Then four warriors appeared, planeswalkers from another universe. Armed only with their wits and tablet devices filled with unlocked potential, they eyed each other across the void, uncertain of what fate might befall them. At this point in the space-time continuum, each warrior was called, drawn to this place and time by some unseen force, to participate in the fourteenth Tribal War. But whose tribe had the power to achieve ultimate victory?

The first warrior to strike was the mighty Moose-Man. He let out a mighty moose-call and brought forth from the void a marshy land. Marshy yet vivid. It was a Vivid Marsh. It just kind of sat there.

Seeing that his feet were about to get wet in this marsh, the second warrior, Turgy XXII, built a bridge of mosswort across the marsh and stood upon it to keep dry and drown out some of the vivid light. Little did his adversaries know that a super-powerful creature lay beneath that bridge, prepared to jump out at just the right moment. But would that moment ever come?

Now came Oversoul the Exploder, who borrowed a workshop from a fellow plainswalker named Mishra and created from that workshop a sunny ring and a vault of mana and a terribly uncomfortable hat. The ring blasted forth some mana of indeterminate origin and an extremely uninviting monolith appeared, from which sprouted forth two automatons, held fast together by arcs of energy. The other warriors sighed and rolled their eyes.

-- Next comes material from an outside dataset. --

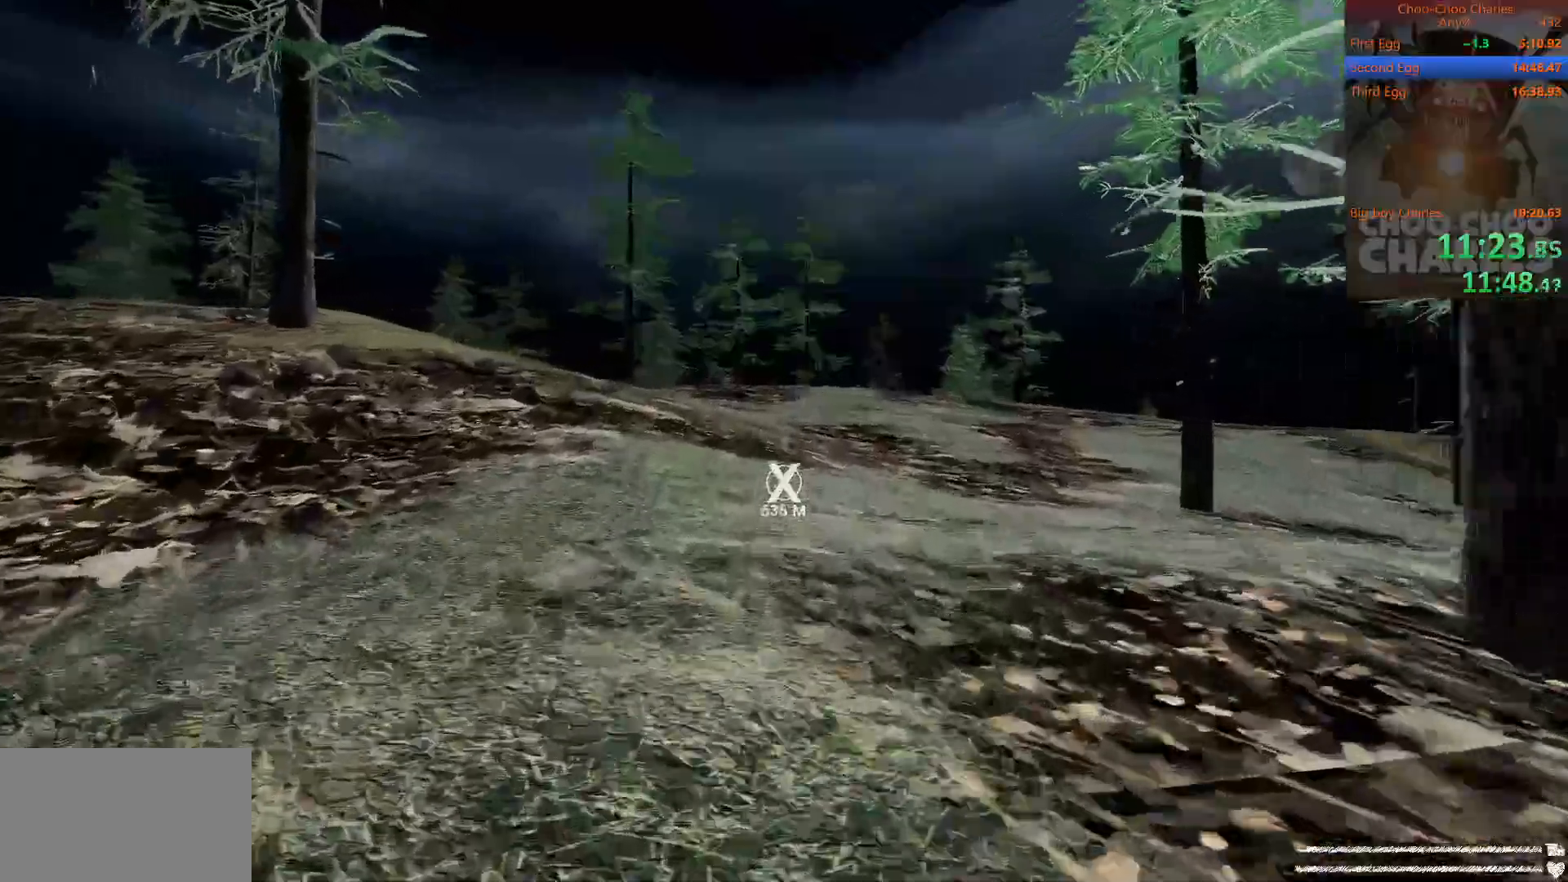
{"keys": ["shift", "w"], "mouse": [], "mouse_move": "still", "events": []}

The fourth warrior, the Spider-Man, paused, surveying the actions taking place in the newly-forming world around him. He looked at the marsh and the bridge and the little metal creatures and realized that he had journeyed to this plane completely unprepared. He knew that if he had any hope of survival, he would have to think and think fast. But he didn’t. Instead, he took a vacation.

*****

The Spider-Man traveled to the land of Pooloom Quav, where the dragons of the undying time had bred and fed on the overtly fertile under-evolved rabbit-cub people for the past seventeen centuries. The Spider-Man first appeared at the base of Quav Mountain, knowing the elder dragon roosted at the peak. In order to gain an audience with the elder dragon, he would need to climb his way to the top and face an onslaught of terrible horrors along the way. The base of the mountain was jagged and uninviting. The ascent was too steep to climb on foot, yet the handholds cut into his hands like razorblades.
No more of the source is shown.